Le Dr Loisel écarquilla les yeux, les mâchoires comme soudées entre elles. Si j'étais psy, je dirais que votre complexe de supériorité provient d'une certaine... infériorité manifeste.
Est-ce que ce furent les mots ou le petit sourire du patient qui déclenchèrent l'explosion chez le médecin ? La conséquence, elle, fut nette et vive : Loisel s'empara d'un lourd presse-papier en métal et frappa Seillo.
Dans sa chute, il tomba contre la bibliothèque du praticien, faisant dégringoler quelques livres.
Du sang dégoulinait de son crâne. Il se releva péniblement tandis que le médecin avait saisi son téléphone et composait le 18. Ou le 15, ah il ne savait jamais lequel était lequel !
Seillo jeta un volumineux Vidal vers le médecin. Celui-ci se protégea la tête de la main mais trébucha et lâcha le téléphone.
L'instant d'après, Seillo était sur lui. Du sang coulait à grosses gouttes depuis l'arcade du patient sur la blouse blanche du docteur. Maîtrisant le docteur de son poids, Seillo porta la main à sa poche et en sortit une petite seringue qu'il décapuchonna avant de la planter dans le bras du docteur.

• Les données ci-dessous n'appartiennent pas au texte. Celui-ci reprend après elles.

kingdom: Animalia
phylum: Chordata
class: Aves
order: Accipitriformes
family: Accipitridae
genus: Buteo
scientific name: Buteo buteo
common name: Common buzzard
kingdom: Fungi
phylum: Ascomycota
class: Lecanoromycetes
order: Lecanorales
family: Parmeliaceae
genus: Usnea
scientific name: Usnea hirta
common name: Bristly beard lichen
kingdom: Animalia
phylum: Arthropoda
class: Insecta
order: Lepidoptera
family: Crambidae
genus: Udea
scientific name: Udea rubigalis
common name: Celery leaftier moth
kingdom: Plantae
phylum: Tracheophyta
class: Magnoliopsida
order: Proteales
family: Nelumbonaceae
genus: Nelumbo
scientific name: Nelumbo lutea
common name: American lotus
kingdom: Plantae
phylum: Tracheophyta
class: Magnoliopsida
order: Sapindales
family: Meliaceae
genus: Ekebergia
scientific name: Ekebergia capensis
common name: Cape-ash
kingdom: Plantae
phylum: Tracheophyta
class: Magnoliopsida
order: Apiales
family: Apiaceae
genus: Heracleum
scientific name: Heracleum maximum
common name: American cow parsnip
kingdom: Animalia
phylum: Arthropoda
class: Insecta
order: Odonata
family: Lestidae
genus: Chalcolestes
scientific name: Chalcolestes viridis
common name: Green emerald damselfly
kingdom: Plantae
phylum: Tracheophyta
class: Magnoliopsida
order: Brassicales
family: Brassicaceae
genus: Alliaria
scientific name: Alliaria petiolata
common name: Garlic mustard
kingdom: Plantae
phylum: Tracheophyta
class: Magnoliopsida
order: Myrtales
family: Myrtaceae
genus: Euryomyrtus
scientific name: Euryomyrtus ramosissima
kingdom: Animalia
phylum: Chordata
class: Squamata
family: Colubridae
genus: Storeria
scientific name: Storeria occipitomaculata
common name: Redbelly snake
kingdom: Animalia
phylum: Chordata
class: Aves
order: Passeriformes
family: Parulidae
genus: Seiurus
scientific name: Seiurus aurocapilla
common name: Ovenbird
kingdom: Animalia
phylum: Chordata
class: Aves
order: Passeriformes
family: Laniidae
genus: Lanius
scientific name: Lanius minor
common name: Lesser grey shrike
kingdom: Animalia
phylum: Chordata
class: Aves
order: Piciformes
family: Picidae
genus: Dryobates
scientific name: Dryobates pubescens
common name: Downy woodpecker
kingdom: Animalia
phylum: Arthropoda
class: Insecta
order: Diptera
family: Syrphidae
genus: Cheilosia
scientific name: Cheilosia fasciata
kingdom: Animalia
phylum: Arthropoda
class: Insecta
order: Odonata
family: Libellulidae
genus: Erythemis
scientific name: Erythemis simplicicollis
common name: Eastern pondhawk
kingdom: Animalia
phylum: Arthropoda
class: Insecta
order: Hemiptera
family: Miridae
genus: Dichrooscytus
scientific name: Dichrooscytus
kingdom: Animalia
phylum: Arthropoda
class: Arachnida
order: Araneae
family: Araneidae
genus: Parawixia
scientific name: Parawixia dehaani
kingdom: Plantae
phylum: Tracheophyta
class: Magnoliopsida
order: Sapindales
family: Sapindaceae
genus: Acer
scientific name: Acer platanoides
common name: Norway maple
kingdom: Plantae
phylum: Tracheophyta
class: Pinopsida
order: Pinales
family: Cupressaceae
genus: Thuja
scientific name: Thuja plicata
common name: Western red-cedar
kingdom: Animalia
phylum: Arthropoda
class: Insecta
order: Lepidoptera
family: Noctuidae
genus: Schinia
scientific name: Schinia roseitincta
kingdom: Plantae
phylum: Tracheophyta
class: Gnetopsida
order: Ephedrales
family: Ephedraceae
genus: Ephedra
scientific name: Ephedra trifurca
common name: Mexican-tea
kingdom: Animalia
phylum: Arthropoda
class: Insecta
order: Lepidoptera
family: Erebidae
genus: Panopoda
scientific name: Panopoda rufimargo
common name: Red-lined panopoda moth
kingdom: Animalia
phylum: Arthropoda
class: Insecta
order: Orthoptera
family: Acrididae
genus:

Loisel toussa et hoqueta. Seillo le maintint au sol encore quelques minutes, jusqu'aux premiers spasmes.
De l'écume blanche monta aux lèvres de Loisel. Seillo expira profondément. Le sang coulait encore abondamment et il commençait à ne plus voir clair. Son corps devenait comme cotonneux.
Il ouvrit les yeux sans se rappeler qu'il les avait fermés. Il était allongé au sol. Le corps du médecin toujours à côté de lui. Seillo avait encore les paupières lourdes. Il entendit une sirène approcher dans le lointain.

Faustine jeta un oeil à sa montre et rajusta ses lunettes de soleil. L'océan était d'huile, le sable presque blanc. Elle posa la main sur son ventre, déjà bien arrondi maintenant. Une autre main se posa tendrement sur la sienne. Tout va bien ? Maintenant oui, Emiliano. Je crois que tout va bien. Notre fils a l'air impatient d'arriver, mais je suis prête.